Mpoyo directly told Global Voices that an unidentified person sent him the following threatening message on July 11, 2018:
Little one, stop playing with fire. You took advantage of our silence by posting your video on YouTube. Stop attacking Rais [‘president’ in Swahili] Joseph Kabila. We’ll give you 24 hours to remove this YouTube item if you need to live. We know where you are hiding and we are following closely all your movements.
The documentary, however, remained online and to date has received 21,000 views on YouTube.
“The motivation that had helped me to shoot the documentary also helped me not to erase the documentary online. It took real courage,” said Mpoyo.
“It took courage to do it because it was a documentary that was considered against a president. Many journalists were afraid to produce on this subject. Threats were waiting for me. “
His neighbors told him that in 2018, they continually spotted suspicious people lingering around his residence nearly every day at about 5 a.m. and in the evening at about 9 p.m.
“All my movements were watched and secured by strangers. These same agents knew where I was hiding. My family was traumatized,’’ he said.
The Congolese organization Journalists in Danger (JED) considered the threats against the filmmaker as ‘’extremely serious.”
In response to these threats, international and African press freedom organizations, including Reporters Without Borders (RSF), called on Congolese authorities to protect the filmmakers and respect press freedom. But the calls went unheeded and Mpoyo still received hate messages.
Mpoyo fled DR Congo discreetly in 2018 to Uganda, with the help of the human rights office of the United Nations Mission in Congo and the Dutch Embassy.
In 2019, the country elected a new president, Félix Tshisekedi.

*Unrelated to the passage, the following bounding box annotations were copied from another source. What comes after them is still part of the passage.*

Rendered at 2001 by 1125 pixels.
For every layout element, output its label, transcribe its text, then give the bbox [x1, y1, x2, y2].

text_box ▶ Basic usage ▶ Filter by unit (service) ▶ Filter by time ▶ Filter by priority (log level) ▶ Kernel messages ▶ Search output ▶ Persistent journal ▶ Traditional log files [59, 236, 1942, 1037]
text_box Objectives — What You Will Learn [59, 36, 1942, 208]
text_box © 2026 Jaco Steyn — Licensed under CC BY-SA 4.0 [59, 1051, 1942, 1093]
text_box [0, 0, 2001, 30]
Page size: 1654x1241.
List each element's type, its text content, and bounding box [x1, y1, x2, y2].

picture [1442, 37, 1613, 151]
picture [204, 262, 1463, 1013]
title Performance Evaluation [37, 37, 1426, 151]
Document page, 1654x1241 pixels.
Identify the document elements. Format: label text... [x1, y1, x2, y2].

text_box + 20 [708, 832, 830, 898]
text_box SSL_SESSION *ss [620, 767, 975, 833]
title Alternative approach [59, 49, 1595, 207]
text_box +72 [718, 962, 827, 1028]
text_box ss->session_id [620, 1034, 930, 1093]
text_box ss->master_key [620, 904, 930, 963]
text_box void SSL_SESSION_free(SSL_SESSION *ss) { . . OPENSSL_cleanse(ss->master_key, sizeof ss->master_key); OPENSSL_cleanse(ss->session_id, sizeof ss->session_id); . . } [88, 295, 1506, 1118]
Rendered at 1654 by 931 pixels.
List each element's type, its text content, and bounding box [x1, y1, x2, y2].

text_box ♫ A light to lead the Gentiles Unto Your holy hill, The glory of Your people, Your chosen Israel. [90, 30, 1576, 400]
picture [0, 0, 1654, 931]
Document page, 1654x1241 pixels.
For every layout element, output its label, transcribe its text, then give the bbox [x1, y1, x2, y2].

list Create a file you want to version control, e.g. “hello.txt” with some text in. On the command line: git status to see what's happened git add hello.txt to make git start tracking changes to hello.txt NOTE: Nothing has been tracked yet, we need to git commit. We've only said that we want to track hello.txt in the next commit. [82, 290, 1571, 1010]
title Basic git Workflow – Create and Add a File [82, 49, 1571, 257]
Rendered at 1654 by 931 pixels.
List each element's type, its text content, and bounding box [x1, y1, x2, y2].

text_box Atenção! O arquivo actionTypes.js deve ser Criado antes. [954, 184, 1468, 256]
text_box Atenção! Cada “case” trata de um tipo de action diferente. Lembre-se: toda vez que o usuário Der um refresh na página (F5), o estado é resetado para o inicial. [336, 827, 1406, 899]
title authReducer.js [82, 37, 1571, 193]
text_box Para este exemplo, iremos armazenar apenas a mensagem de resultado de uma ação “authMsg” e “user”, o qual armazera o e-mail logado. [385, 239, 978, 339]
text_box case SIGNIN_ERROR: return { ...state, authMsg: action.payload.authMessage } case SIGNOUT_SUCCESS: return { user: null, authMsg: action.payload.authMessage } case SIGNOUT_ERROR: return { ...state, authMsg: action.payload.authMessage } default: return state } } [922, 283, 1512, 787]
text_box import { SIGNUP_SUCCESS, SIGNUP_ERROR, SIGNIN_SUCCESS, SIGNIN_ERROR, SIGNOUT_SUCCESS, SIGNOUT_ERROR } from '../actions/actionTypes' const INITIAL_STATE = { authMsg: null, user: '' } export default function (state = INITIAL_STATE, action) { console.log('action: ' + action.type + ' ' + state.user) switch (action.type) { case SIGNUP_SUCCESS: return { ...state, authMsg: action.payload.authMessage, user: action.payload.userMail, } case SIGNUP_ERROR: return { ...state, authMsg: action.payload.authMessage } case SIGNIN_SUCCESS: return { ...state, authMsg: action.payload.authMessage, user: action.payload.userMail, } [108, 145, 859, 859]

After his inauguration, Tshisekedi called on all those who had left DR Congo because of threats to return, promising them safety.
As a displaced person in Uganda, it was not easy for Mpoyo and his family, so, he decided to take up the new president’s invitation and return to DR Congo, and started a new life in the neighboring province of North Kivu.
Four months later, he began to receive threatening phone calls and messages again. The president’s promise was not kept.
Mpoyo told Global Voices that even his children were threatened while on their way to school. Soon after his return home, he was forced to leave again for another foreign country and declined to specify his whereabouts due to safety concerns.
The threats and exile have been hard on the journalist and his family. Mpoyo explained:
Life in exile is not easy. … I don’t have the means to do my work properly. Being far from my country cripples my productions. Even to survive, sometimes it’s complicated. It’s better than living at home. I’d like to go back to the Congo, but I don’t know when the situation will be resolved.’
He ended the interview by advocating for the safety of journalists in DR Congo, and called on authorities to get involved so that the nation respects the work of ethical investigative journalism and press freedom becomes a reality in the country.